Australian fixed-income specialist FIIG Securities has been ordered to pay $2.5 million in penalties after cyber security failures exposed 18,000 clients to a data breach that saw 385 gigabytes of confidential information stolen.

The Federal Court penalty marks the first time civil penalties have been imposed for cyber security failures under general Australian Financial Services licence obligations, setting new compliance expectations for the financial services sector.

ASIC brought the case against FIIG Securities Limited for failing to protect clients from cyber security threats between March 2019 and June 2023. The company's inadequate controls worsened a 2023 cyber-attack that leaked driver's licences, passport information, bank account details and tax file numbers onto the dark web.

FIIG admitted it failed to comply with its AFS licence obligations and that adequate cyber security measures would have enabled earlier detection and response. The company also admitted complying with its own policies could have prevented some or all client information from being downloaded.

The Court ordered FIIG to pay $500,000 towards ASIC's costs and undertake a compliance programme involving an independent expert approved by ASIC to ensure its cyber security and cyber resilience systems are reasonably managed.

FIIG's cyber security failures included not allocating necessary financial resources for suitably qualified personnel or adequate technological resources. The company did not implement multi-factor authentication for remote access users, strong passwords and access controls for privileged accounts, or appropriate firewall and security software configuration.
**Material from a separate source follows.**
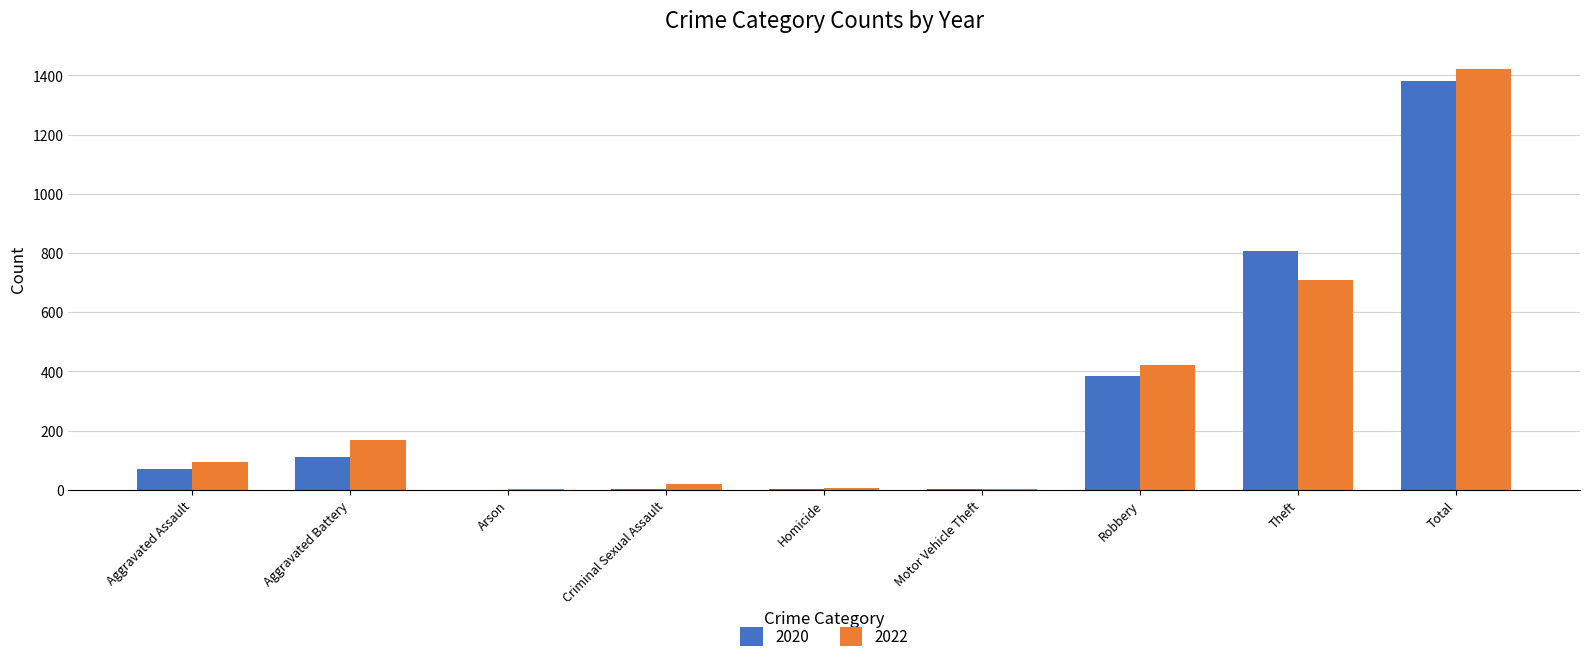

At which category is the sum across all series the highest?

Total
The firm also lacked regular penetration testing and vulnerability scanning, had no structured plan for software security updates, no qualified IT personnel monitoring threat alerts, and no mandatory cyber security awareness training for staff. FIIG did not have an appropriate cyber incident response plan tested at least annually.

Regulatory Expectations

"Cyber-attacks and data breaches are escalating in both scale and sophistication, and inadequate controls put clients and companies at real risk," ASIC Deputy Chair Sarah Court said.

"ASIC expects financial services licensees to be on the front foot every day to protect their clients. FIIG wasn't - and they put thousands of clients at risk."

Court noted the consequences far exceeded what it would have cost FIIG to implement adequate controls initially.

"This is the first time the Federal Court has imposed civil penalties for cyber security failures under the general AFS licensee obligations, setting a clear licence-to-operate expectation for robust cyber resilience," she said.

"Entities that fail to maintain proper cyber security controls risk regulatory action by ASIC and exposure to malicious exploitation."

Law firm Herbert Smith Freehills Kramer recommends that “organisations review their cybersecurity settings against the cybersecurity measures steps that were agreed to be “adequate” in this case to consider their appropriateness in their setting.”